Although inflammatory cytokines such as IL-1β, IL-6 and TNF-α, which are secreted by macrophages/phagocytes engulfing wear particles, directly and/or indirectly stimulate osteoclast formation and bone resorption [18, 20, 21], RANKL also mediates wear particle-mediated osteolysis [22, 23]. Since triptolide dramatically inhibited osteoclast differentiation induced by RANKL, it may suppress inflammatory bone loss such as wear debris induced osteolysis. In fact, triptolide significantly suppressed Ti particle-induced calvarial osteolysis in mice (Fig. 5a). These results suggest a possibility that osteoclast formation is suppressed by triptolide in vivo. The numbers of osteoclasts induced by Ti particles was dramatically reduced by triptolide (Fig. 5b). Therefore, our data demonstrated that RANK signaling was critical for Ti particle-induced osteoclast formation, and that triptolide suppressed Ti particle-induced osteolysis. Triptolide might have an effect on other cells or tissues in vivo, leading to suppression of Ti-induced bone erosion. For example, triptolide inhibited IL-17 production by Th17 cells, splenocytes, and CD4 T cells [5, 40, 41]. Triptolide-mediated suppression of IL-17 production by Th17 cells significantly inhibited collagen-induced arthritis [5]. Moreover, immunohistochemical analysis showed that peri-implant tissues were positive for IL-17, suggesting a role of IL-17 in wear debris-induced aseptic loosening of prosthetic joints [48]. Therefore, triptolide might inhibit Ti particle-induced osteolysis through suppression of IL-17. It is also possible that Ti particle-induced production of other cytokines, such as TNF-α [4951] and pro-inflammatory interleukins, could be inhibited by triptolide leading to suppression of Ti particle-induced osteolysis. Further studies may be necessary to confirm whether production of other inflammatory cytokines can be inhibited by triptolide, and thus resulting in the suppression of osteolysis.

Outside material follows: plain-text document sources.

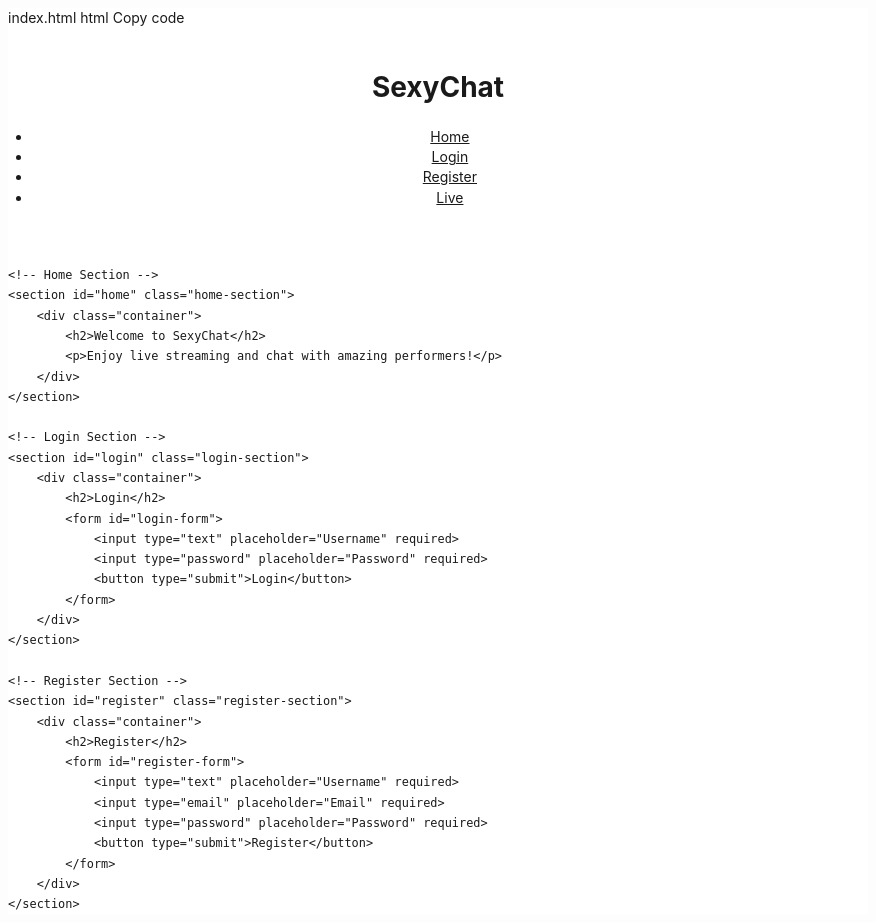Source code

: index.html
html
Copy code
<!DOCTYPE html>
<html lang="en">
<head>
    <meta charset="UTF-8">
    <meta name="viewport" content="width=device-width, initial-scale=1.0">
    <title>SexyChat.com</title>
    <link rel="stylesheet" href="styles.css">
</head>
<body>
    <!-- Header Section -->
    <header>
        <div class="container">
            <h1>SexyChat</h1>
            <nav>
                <ul>
                    <li><a href="#home">Home</a></li>
                    <li><a href="#login">Login</a></li>
                    <li><a href="#register">Register</a></li>
                    <li><a href="#live">Live</a></li>
                </ul>
            </nav>
        </div>
    </header>

    <!-- Home Section -->
    <section id="home" class="home-section">
        <div class="container">
            <h2>Welcome to SexyChat</h2>
            <p>Enjoy live streaming and chat with amazing performers!</p>
        </div>
    </section>

    <!-- Login Section -->
    <section id="login" class="login-section">
        <div class="container">
            <h2>Login</h2>
            <form id="login-form">
                <input type="text" placeholder="Username" required>
                <input type="password" placeholder="Password" required>
                <button type="submit">Login</button>
            </form>
        </div>
    </section>

    <!-- Register Section -->
    <section id="register" class="register-section">
        <div class="container">
            <h2>Register</h2>
            <form id="register-form">
                <input type="text" placeholder="Username" required>
                <input type="email" placeholder="Email" required>
                <input type="password" placeholder="Password" required>
                <button type="submit">Register</button>
            </form>
        </div>
    </section>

Triptolide-induced toxicity in the hepatic, renal, digestive, reproductive, and hematological systems prevents it from being widely used in clinical practice. To overcome this problem and expand narrow efficacy windows, numerous triptolide derivatives have been synthesized [12, 16, 52, 53]. C-14-hydroxyl substitution improves the water solubility of triptolide, while retaining its anticancer activity in vivo and in vitro [12]. In addition, other approaches have been used to reduce triptolide toxicity. Since triptolide is absorbed rapidly into the blood circulation (from 5.0 to 19.5 min after administration) followed by a short elimination half-life (from approximately 20 minutes to one hour) [54], rapid fluctuations in triptolide plasma concentration could be a cause of toxicity. Nanostructured lipid carriers, which allowed sustained release of triptolide after oral administration, reduced toxicity in male rats, suggesting that controlled release of triptolide can substantially reduce multiple tissue toxicity [54]. Therefore, triptolide could be a candidate drug for the treatment of osteolytic diseases. Whether non-toxic triptolide derivatives or sustained release of triptolide would significantly improve its efficacy in wear debris-induced osteolysis remains to be investigated.